Assignment
Copy exactly, please, each line of the data below until the line that contains "المتخصصة في بيع" has been copied, beginning at the top.

══ Exercise input ══

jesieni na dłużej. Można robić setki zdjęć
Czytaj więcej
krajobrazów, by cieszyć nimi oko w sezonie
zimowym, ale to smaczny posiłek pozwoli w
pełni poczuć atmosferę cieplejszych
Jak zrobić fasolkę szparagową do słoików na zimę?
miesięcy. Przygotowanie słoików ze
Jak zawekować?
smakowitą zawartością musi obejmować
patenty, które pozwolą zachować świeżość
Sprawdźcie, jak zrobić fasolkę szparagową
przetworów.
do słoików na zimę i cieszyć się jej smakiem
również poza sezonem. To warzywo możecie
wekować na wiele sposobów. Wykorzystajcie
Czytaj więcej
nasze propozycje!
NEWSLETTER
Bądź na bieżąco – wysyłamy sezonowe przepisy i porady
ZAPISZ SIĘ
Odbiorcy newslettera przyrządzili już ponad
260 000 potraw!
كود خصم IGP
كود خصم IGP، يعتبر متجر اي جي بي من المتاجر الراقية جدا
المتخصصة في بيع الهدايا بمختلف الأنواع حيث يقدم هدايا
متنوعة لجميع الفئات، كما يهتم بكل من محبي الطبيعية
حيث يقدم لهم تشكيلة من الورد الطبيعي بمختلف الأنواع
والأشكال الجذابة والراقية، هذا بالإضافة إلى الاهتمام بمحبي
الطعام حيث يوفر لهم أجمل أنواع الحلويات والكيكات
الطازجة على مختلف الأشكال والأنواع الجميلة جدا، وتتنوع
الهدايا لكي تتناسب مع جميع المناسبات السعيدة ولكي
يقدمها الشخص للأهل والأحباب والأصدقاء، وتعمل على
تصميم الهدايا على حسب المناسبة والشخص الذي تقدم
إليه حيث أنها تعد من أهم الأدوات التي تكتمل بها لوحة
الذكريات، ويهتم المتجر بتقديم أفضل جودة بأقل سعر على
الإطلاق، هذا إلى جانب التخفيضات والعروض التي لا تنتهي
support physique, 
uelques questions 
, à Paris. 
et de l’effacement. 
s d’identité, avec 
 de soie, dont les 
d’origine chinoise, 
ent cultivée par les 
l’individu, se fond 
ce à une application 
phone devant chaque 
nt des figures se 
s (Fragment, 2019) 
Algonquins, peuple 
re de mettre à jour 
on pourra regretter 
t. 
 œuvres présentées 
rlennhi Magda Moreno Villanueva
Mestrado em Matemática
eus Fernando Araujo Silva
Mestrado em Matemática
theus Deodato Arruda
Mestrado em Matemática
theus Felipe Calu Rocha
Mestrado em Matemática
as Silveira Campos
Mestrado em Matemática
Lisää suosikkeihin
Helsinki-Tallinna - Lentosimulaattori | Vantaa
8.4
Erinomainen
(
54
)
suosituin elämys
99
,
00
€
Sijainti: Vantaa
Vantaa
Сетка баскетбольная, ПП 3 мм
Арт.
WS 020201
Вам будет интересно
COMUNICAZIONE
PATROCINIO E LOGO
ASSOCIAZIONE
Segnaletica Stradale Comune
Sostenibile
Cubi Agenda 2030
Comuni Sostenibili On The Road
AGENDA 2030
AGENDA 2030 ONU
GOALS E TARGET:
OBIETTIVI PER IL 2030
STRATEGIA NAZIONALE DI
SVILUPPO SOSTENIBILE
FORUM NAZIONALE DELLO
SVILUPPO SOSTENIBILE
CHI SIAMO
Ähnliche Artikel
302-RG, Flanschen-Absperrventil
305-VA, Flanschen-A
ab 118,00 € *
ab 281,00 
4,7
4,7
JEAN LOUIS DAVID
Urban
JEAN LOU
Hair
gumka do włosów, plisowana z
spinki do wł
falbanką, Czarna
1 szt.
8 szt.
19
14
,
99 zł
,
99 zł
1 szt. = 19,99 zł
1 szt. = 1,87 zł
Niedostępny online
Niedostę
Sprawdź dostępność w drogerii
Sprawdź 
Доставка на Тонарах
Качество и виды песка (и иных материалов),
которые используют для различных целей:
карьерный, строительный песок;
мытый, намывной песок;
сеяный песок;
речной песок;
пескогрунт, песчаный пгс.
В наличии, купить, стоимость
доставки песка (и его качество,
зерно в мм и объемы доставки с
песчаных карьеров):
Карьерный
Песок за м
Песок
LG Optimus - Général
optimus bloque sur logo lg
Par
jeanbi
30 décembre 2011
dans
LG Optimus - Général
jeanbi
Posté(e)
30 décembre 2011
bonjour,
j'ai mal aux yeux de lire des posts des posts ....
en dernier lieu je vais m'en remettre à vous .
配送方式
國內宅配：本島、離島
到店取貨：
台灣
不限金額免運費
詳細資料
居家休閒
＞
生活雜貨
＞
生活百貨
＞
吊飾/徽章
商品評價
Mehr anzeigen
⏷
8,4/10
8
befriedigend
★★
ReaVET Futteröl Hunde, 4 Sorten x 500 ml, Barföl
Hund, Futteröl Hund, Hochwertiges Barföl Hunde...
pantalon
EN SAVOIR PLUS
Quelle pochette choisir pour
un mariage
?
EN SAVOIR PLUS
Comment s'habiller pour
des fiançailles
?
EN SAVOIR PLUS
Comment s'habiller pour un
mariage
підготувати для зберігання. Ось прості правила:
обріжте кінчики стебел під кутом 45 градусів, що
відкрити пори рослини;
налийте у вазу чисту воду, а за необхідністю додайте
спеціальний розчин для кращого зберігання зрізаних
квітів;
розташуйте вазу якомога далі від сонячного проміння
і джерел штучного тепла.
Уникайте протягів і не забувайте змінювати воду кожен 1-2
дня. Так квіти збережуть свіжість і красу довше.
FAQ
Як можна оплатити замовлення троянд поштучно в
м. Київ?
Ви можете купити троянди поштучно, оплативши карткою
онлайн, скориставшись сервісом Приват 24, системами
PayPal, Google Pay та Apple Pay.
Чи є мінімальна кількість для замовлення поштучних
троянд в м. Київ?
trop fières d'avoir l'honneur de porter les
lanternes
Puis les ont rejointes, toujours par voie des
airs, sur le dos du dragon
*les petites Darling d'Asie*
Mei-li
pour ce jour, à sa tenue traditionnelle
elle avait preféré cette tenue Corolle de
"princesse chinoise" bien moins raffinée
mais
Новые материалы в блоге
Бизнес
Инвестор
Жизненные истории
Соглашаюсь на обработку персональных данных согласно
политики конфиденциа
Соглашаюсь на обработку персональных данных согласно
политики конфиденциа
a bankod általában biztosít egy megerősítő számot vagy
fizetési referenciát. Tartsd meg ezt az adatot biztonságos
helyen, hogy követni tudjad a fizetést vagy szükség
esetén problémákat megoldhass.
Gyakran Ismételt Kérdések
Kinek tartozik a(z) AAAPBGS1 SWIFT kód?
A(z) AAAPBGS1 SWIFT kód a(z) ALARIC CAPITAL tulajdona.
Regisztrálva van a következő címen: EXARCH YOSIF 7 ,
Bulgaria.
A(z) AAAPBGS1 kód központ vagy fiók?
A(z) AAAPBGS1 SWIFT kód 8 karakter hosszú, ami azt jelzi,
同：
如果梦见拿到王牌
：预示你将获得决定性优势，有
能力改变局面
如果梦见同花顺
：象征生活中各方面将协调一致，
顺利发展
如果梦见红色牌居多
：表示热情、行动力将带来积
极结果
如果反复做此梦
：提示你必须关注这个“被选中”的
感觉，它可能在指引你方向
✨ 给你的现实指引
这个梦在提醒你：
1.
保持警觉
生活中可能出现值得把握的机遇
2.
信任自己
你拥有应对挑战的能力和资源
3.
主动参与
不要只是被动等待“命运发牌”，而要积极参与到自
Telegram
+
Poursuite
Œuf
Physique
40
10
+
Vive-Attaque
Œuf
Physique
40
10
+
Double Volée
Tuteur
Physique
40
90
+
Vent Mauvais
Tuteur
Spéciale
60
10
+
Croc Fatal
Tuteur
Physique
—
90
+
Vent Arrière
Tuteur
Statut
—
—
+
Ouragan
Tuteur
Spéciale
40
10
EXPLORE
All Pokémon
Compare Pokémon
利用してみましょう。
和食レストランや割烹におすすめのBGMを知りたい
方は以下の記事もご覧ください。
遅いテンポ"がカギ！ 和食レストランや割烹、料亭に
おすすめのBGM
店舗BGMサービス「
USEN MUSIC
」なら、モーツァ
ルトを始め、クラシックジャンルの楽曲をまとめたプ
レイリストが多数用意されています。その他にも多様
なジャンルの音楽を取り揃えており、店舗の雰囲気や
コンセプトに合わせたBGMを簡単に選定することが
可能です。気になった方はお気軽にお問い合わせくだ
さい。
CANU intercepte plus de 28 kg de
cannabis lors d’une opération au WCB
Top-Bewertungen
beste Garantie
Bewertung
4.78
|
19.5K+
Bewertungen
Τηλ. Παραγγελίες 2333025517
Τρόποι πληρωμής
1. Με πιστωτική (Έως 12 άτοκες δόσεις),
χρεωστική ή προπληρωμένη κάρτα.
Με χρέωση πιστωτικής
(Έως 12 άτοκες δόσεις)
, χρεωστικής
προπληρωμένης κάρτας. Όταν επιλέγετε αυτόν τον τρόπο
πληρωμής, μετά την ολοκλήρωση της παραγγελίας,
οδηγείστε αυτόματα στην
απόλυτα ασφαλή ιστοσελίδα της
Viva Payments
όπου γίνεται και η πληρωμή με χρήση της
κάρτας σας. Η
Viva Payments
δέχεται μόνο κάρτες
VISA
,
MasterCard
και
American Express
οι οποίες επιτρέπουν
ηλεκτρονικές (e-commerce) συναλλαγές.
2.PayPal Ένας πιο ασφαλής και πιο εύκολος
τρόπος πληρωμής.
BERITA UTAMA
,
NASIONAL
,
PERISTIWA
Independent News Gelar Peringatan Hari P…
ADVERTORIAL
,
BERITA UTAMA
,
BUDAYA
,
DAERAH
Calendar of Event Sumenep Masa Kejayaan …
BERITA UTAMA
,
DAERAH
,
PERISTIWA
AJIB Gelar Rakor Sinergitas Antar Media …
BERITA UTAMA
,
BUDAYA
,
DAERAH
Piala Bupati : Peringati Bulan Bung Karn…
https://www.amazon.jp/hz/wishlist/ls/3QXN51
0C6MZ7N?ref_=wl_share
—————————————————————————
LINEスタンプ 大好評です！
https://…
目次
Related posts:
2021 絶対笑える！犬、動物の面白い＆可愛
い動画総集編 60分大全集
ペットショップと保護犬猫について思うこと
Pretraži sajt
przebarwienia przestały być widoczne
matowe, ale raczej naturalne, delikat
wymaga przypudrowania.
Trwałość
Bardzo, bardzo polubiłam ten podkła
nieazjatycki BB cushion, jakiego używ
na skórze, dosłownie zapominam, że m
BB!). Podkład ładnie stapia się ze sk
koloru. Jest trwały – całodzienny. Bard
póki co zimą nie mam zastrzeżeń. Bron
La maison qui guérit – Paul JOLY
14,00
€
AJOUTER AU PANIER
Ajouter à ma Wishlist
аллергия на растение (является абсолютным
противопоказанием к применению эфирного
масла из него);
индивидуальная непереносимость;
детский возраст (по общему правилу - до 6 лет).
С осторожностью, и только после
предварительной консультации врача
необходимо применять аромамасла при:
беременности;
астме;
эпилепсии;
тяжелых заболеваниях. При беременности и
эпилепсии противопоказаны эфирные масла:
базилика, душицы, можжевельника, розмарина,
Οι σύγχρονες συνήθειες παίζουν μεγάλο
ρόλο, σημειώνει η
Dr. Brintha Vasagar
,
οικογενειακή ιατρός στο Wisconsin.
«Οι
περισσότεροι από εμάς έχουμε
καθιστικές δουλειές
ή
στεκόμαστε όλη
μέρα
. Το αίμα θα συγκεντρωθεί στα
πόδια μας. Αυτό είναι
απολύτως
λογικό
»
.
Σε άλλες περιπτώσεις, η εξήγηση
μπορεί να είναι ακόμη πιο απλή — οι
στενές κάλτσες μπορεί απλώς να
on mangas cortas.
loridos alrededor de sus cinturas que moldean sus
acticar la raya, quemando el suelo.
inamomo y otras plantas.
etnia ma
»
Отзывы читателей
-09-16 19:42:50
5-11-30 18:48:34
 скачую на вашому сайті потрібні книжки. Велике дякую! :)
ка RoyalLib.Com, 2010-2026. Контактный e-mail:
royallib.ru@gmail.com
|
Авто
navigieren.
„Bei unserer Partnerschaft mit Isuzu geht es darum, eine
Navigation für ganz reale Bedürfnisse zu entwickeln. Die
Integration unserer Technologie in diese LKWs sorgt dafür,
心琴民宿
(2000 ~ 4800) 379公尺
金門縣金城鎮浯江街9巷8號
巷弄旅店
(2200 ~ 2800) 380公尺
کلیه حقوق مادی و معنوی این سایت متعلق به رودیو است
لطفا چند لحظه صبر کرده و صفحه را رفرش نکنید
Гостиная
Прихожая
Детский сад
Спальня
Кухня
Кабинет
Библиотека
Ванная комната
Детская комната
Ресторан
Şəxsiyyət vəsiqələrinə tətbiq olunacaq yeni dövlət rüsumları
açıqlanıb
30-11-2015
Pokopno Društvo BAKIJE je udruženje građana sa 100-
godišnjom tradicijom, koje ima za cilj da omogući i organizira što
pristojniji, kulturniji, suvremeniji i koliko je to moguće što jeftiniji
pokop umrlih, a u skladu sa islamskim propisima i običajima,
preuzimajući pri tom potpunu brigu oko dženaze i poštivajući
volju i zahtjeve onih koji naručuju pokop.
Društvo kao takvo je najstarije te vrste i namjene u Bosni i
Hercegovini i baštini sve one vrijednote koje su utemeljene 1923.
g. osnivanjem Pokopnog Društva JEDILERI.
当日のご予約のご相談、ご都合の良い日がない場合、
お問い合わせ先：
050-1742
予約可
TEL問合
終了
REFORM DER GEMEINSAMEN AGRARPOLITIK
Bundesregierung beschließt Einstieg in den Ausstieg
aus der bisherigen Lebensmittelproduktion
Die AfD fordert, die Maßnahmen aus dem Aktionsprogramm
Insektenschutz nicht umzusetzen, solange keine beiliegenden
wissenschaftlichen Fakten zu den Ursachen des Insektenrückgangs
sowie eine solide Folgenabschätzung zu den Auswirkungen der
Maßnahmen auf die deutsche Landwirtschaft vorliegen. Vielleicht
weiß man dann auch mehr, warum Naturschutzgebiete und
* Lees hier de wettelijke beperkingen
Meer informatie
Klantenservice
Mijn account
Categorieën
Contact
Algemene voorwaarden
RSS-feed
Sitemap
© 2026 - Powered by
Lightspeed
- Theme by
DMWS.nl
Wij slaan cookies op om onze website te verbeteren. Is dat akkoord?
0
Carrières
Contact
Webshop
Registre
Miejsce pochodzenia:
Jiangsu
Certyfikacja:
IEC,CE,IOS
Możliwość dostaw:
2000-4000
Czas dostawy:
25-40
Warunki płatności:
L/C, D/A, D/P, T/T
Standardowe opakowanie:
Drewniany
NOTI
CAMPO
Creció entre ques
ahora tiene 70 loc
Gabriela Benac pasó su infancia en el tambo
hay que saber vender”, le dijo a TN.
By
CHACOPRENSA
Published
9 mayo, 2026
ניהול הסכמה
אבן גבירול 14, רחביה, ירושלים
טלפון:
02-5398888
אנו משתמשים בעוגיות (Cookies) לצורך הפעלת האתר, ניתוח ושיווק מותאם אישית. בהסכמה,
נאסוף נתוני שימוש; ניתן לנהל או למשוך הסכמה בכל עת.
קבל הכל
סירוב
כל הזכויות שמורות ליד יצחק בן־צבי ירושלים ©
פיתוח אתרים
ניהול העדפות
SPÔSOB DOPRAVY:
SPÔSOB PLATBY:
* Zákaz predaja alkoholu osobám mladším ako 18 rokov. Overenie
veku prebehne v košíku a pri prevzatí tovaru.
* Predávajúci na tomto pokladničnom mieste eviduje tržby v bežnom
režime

═══

Exercise solution
jesieni na dłużej. Można robić setki zdjęć
Czytaj więcej
krajobrazów, by cieszyć nimi oko w sezonie
zimowym, ale to smaczny posiłek pozwoli w
pełni poczuć atmosferę cieplejszych
Jak zrobić fasolkę szparagową do słoików na zimę?
miesięcy. Przygotowanie słoików ze
Jak zawekować?
smakowitą zawartością musi obejmować
patenty, które pozwolą zachować świeżość
Sprawdźcie, jak zrobić fasolkę szparagową
przetworów.
do słoików na zimę i cieszyć się jej smakiem
również poza sezonem. To warzywo możecie
wekować na wiele sposobów. Wykorzystajcie
Czytaj więcej
nasze propozycje!
NEWSLETTER
Bądź na bieżąco – wysyłamy sezonowe przepisy i porady
ZAPISZ SIĘ
Odbiorcy newslettera przyrządzili już ponad
260 000 potraw!
كود خصم IGP
كود خصم IGP، يعتبر متجر اي جي بي من المتاجر الراقية جدا
المتخصصة في بيع الهدايا بمختلف الأنواع حيث يقدم هدايا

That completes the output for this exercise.